Mozambique: Social assistance covers more households
As the disease has spread, so has a wave of disinformation about the causes of cholera, leading to mob attacks against community leaders, and against schools. [Image: Ikweli]
The outbreak of cholera in the northern Mozambican province of Nampula, which began in October 2024, has now spread to the coastal district of Larde, according to a report on the independent television station, STV.
Cases have been reported from the provincial capital, Nampula city, and from the districts of Mogovolas and Murrupula. There has been a cumulative total of 1,143 cases diagnosed – 467 in Nampula city, 322 in Mogovolas, 240 in Murrupula, and 114 in Larde.
The health authorities have recorded 30 deaths from cholera – 29 in Mogovolas and one in Larde. 29 people are currently hospitalised in the cholera treatment wards – 16 in Nampula, eight in Larde and five in Murrupula.
As the disease has spread, so has a wave of disinformation about the causes of cholera, leading to mob attacks against community leaders, and against schools.

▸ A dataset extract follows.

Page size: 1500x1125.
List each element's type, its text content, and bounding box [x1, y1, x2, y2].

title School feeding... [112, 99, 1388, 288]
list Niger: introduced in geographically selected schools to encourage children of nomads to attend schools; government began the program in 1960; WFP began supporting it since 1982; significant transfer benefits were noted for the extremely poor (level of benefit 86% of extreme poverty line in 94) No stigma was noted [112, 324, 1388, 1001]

Last Thursday a mob attacked a primary school in Topuito locality, where they burnt text books intended for distribution to the pupils. They claimed that the school’s educational director was spreading cholera through the books.
On Friday, a group attacked and vandalised a school at Pilivili, in Moma district (which has not reported cases of cholera).
AIM interviewed Topuito residents who blamed the violence on people from outside the district, who had come to the locality in order to create disturbances.
“This school is where our children study. The raiders came and vandalised the school, they burnt the books and they attacked the house of the educational director, because they said he had brought cholera”, said one parent. “For us, it’s strange. We don’t know the people who did this, and we don’t understand what cholera had to do with the school”.
The local authorities refused to comment and told reporters to contact the Nampula provincial education directorate.
This was just the latest in a wave of attacks by mobs who appear to believe that the people treating cholera are the ones who bought it to the districts concerned. Between December and February, the Mogovolas district hospital was vandalised three times. The raiders attacked the cholera treatment centre, the pharmacy and the operating theatre.
The authorities have repeatedly called for an end to these attacks which endanger the lives of health professionals and prevent them from assisting people suffering from cholera and other diseases.
They point out that the factors favouring the spread of cholera include lack of a clean water supply, defective sanitation, and failure to comply with basic rules of individual and collective hygiene.